### Dataset items
-*-*-

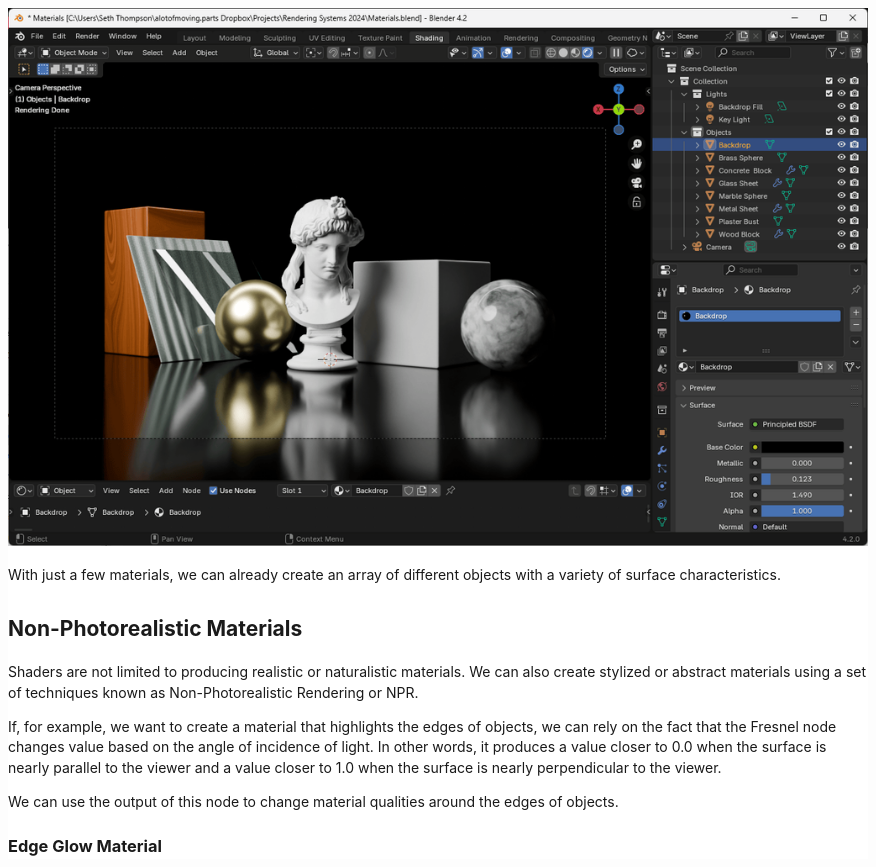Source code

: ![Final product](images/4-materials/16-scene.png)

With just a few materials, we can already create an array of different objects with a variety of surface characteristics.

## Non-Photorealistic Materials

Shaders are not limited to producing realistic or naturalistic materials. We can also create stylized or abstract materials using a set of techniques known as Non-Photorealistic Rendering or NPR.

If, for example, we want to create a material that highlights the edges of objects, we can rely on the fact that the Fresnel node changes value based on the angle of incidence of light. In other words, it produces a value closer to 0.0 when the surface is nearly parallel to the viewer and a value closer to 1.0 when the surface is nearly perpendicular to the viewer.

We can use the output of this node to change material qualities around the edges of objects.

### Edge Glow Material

-*-*-

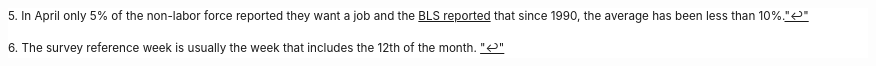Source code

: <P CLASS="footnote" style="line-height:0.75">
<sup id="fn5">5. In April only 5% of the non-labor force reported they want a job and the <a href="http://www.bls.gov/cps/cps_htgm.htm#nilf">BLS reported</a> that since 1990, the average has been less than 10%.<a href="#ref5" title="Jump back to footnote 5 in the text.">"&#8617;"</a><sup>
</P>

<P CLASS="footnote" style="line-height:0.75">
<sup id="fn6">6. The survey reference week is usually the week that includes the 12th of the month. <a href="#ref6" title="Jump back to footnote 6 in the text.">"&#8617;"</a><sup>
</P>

-*-*-

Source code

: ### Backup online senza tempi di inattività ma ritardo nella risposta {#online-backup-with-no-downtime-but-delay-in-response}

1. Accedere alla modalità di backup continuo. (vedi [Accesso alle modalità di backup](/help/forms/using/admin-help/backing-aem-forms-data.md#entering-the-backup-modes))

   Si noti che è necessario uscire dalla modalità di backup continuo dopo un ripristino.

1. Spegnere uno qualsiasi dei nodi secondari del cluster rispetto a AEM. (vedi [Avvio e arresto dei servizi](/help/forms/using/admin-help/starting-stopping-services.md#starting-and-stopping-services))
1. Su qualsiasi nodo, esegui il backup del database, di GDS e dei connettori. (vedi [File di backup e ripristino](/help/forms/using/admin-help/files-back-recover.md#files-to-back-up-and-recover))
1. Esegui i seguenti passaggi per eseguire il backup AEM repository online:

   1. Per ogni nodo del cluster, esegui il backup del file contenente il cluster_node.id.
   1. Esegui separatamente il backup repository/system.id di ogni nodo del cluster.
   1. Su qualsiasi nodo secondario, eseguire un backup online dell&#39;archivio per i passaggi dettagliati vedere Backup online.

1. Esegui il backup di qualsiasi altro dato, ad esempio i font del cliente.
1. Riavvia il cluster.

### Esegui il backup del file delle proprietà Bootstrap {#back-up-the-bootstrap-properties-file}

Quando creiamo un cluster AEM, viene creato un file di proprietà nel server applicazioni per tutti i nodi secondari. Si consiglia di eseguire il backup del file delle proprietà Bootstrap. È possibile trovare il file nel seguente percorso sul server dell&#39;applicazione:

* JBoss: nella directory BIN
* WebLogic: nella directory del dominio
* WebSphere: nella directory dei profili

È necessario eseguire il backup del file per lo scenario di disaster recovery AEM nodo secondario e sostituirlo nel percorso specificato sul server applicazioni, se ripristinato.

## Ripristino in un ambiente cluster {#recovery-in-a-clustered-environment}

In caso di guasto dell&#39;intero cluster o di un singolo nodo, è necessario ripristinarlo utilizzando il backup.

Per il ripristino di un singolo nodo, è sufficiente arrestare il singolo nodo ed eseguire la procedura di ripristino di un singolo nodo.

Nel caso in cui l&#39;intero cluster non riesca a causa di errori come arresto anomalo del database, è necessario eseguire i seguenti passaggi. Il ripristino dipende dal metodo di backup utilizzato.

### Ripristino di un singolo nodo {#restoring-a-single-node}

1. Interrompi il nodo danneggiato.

-*-*-

Filter the entries above down to the lines containing the word "seguenti".

1. Esegui i seguenti passaggi per eseguire il backup AEM repository online:
Nel caso in cui l&#39;intero cluster non riesca a causa di errori come arresto anomalo del database, è necessario eseguire i seguenti passaggi. Il ripristino dipende dal metodo di backup utilizzato.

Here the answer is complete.